— START TEXT —
# A Few More Mods



## battalionchief3 (Jun 27, 2006)

I got tired of pulling off the cover to turn on the tanks. Got these at a boat store.








this should keep the 2 and 4 legged animals off the screen.
























this valve goes on the inlet side of the pump to winterize or sanitize the lines, no more filling 
the fresh water tank for winter with antifreeze. This is a easy and great thing.








stick on shelf for the bathroom, girls have TOO much stuff. This should help.


----------



## Oregon_Camper (Sep 13, 2004)

Love the access panels to the propane tanks.


----------



## skippershe (May 22, 2006)

Oregon_Camper said:


> Love the access panels to the propane tanks.


X2! Gonna do those for sure


----------



## Scott and Jamie (Aug 27, 2006)

Great idea for the propane and screen. Also great idea on the shelf but would add a few screws to help support the weight. I haven't had much luck with stick on items.


----------



## battalionchief3 (Jun 27, 2006)

Im gonna wait and see if the stickey stuff holds, if not it has a place for a few screws.
— END TEXT —
§ **EXERCISE REQUIREMENTS**:
1. Write out everything in the camper mods thread from "Great idea for" down to "stick on items.".
2. Summarize the camper mods thread in two sentences.
— START SUPPLIED INFORMATION —
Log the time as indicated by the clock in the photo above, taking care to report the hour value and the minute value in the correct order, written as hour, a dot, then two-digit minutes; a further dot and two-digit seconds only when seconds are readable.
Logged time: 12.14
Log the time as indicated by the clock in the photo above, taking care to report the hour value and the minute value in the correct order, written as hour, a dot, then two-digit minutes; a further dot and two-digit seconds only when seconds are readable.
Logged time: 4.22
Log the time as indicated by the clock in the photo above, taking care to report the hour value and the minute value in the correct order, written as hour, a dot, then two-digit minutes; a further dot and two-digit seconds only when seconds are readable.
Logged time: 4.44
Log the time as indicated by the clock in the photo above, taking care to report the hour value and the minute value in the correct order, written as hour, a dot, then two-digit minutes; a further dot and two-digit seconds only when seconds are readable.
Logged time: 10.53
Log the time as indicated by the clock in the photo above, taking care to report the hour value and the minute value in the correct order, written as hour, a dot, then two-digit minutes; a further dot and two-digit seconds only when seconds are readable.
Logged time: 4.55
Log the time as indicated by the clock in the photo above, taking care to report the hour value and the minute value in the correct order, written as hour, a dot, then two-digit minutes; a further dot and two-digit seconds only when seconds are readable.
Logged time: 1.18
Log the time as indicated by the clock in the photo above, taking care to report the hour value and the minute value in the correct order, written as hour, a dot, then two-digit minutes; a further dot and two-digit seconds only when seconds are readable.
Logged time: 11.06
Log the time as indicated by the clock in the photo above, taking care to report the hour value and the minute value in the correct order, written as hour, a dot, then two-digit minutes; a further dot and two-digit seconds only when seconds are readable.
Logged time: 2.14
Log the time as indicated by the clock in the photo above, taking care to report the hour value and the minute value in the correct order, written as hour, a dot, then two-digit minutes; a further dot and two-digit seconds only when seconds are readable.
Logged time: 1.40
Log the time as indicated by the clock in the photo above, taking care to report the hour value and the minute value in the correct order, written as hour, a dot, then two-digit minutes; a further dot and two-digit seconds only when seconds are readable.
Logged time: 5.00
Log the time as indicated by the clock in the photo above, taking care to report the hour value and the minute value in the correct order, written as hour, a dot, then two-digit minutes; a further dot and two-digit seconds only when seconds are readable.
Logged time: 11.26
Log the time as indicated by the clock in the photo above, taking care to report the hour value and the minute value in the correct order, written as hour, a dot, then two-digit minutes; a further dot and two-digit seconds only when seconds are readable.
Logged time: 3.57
— END SUPPLIED INFORMATION —
§ **RESULTS FOR EACH TASK**:
1.
Great idea for the propane and screen. Also great idea on the shelf but would add a few screws to help support the weight. I haven't had much luck with stick on items.

2. battalionchief3 shows several mods: access panels from a boat store so the cover no longer has to come off to turn on the propane tanks, something to keep animals off the screen, a valve on the pump's inlet side for winterizing or sanitizing the lines, and a stick-on bathroom shelf. Other members praise the propane access panels and the screen idea, one suggests adding screws to support the shelf, and battalionchief3 answers that the adhesive gets a trial first, with a place for screws if it fails.